Exercise instructions:
Everything from the opening line of the records below through the line with "exposure_s: 6" must be duplicated exactly, pictures left out.

Information provided:
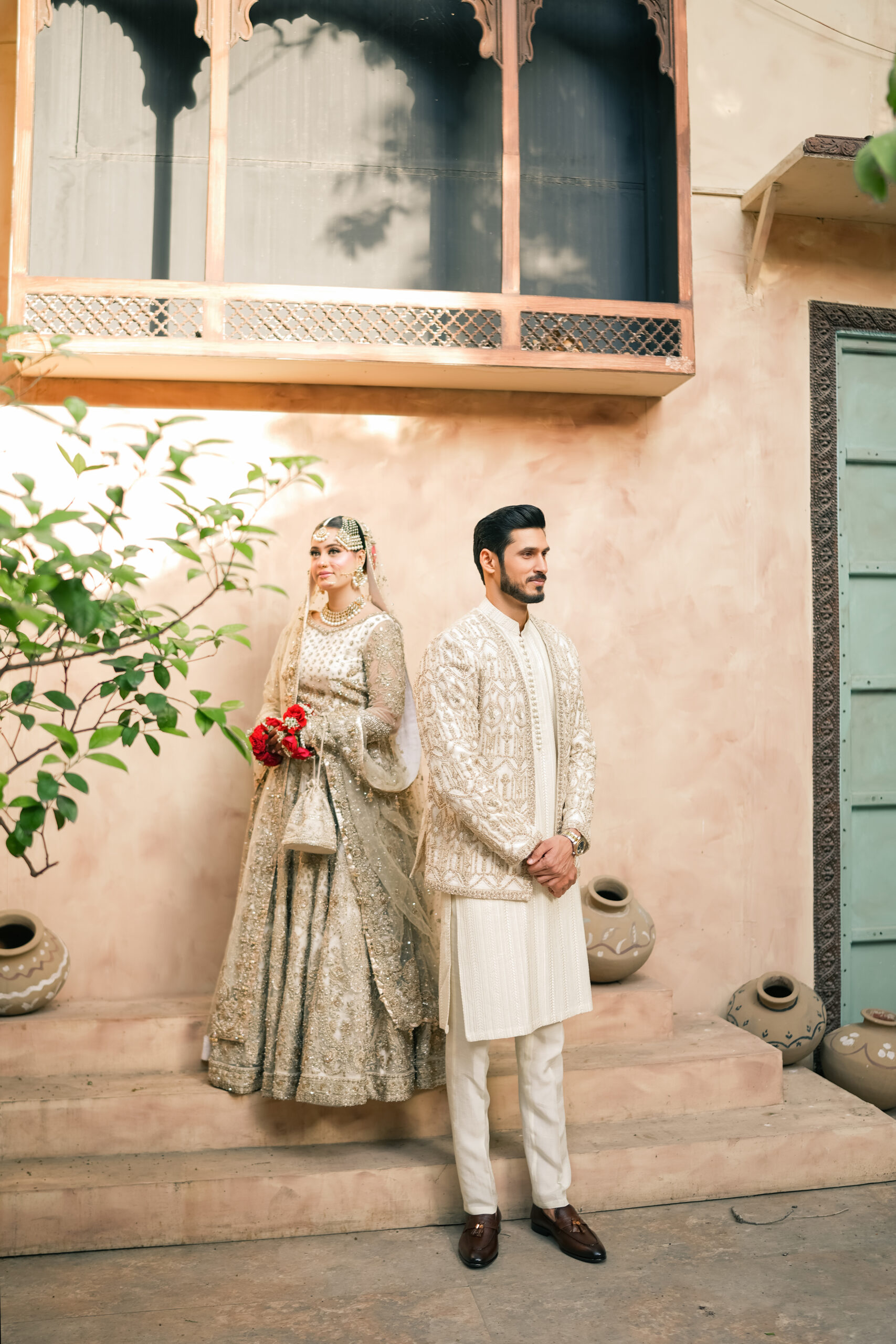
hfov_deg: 37.9
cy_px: 672
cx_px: 448
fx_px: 1306
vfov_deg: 54.4
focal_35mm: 35
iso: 50
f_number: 1.6
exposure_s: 1/125
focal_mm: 35
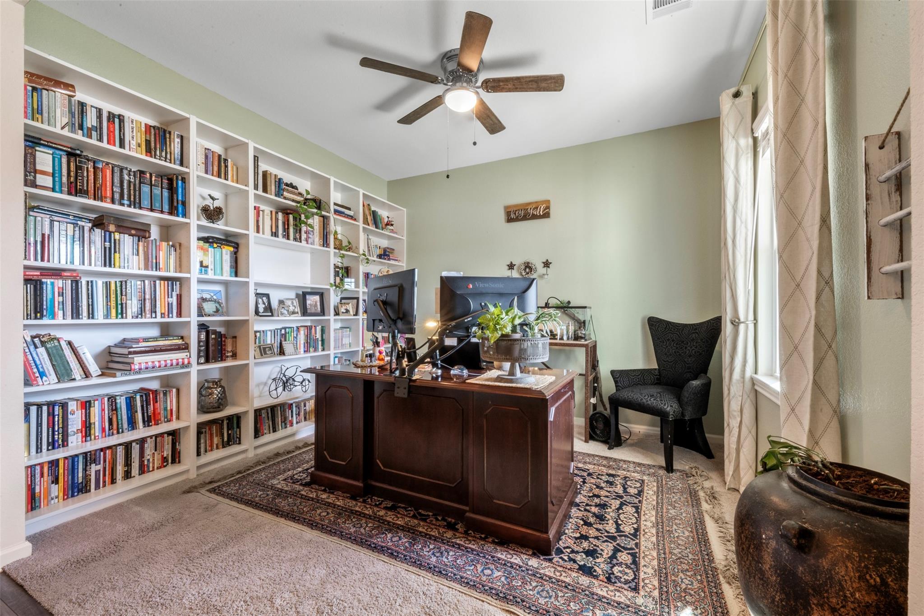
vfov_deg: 77.3
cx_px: 462
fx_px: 385
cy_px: 308
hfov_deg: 100.4
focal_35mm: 15
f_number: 9
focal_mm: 15
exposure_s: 6
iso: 250
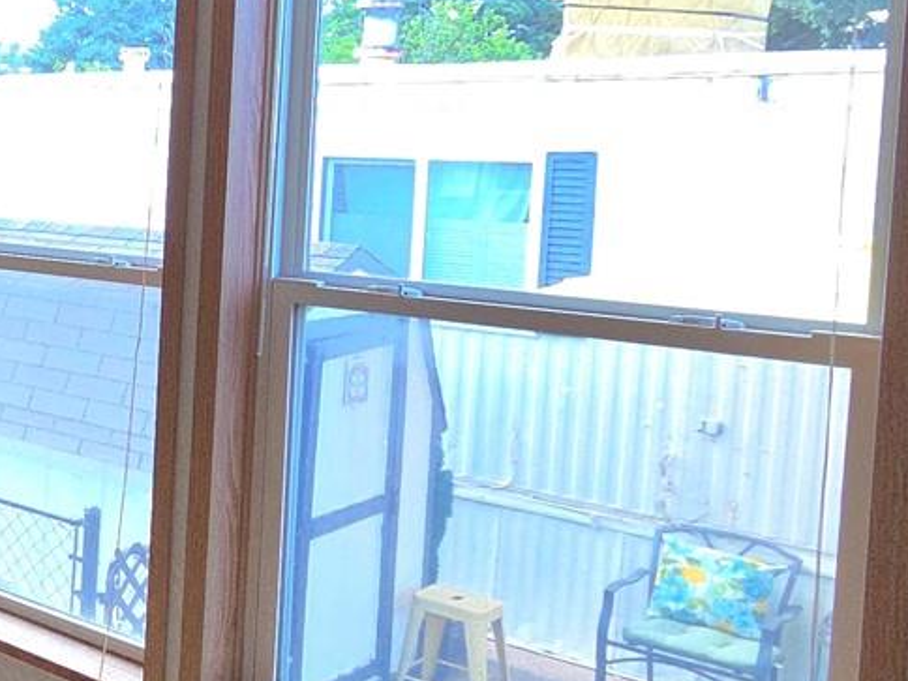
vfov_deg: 33.2
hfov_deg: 27.0
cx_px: -518
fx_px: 1128
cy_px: 203
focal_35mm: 43
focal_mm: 2.2
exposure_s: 1/60.2
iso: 80
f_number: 2.2
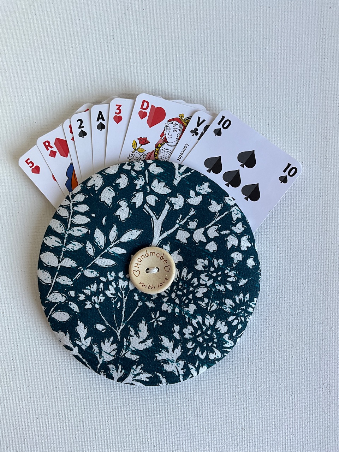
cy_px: 226
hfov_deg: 48.2
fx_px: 379
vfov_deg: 61.7
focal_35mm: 29
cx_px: 170
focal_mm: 3
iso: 40
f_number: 1.8
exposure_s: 1/122
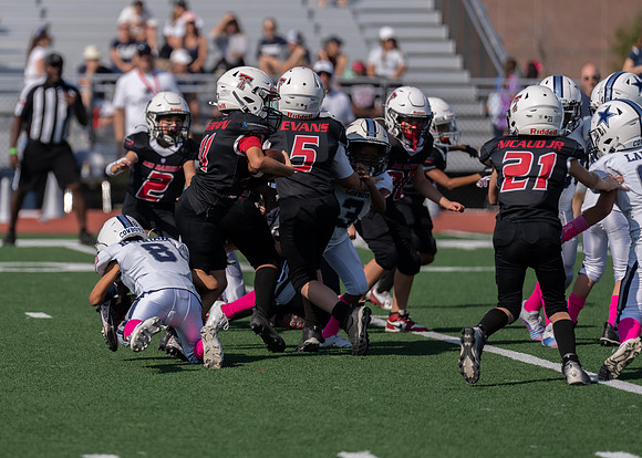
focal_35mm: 294
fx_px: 5361
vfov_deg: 4.9
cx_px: 159
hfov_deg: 6.8
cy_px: 213
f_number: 2.8
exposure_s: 1/3200
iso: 100
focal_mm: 200
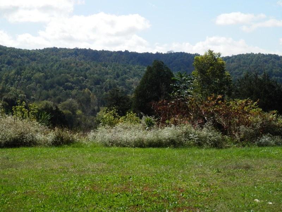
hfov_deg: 24.4
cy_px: 106
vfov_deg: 18.4
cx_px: 141
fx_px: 652
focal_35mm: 80
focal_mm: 14.4
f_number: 4.6
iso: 80
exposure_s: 1/640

Written solution:
hfov_deg: 37.9
cy_px: 672
cx_px: 448
fx_px: 1306
vfov_deg: 54.4
focal_35mm: 35
iso: 50
f_number: 1.6
exposure_s: 1/125
focal_mm: 35
vfov_deg: 77.3
cx_px: 462
fx_px: 385
cy_px: 308
hfov_deg: 100.4
focal_35mm: 15
f_number: 9
focal_mm: 15
exposure_s: 6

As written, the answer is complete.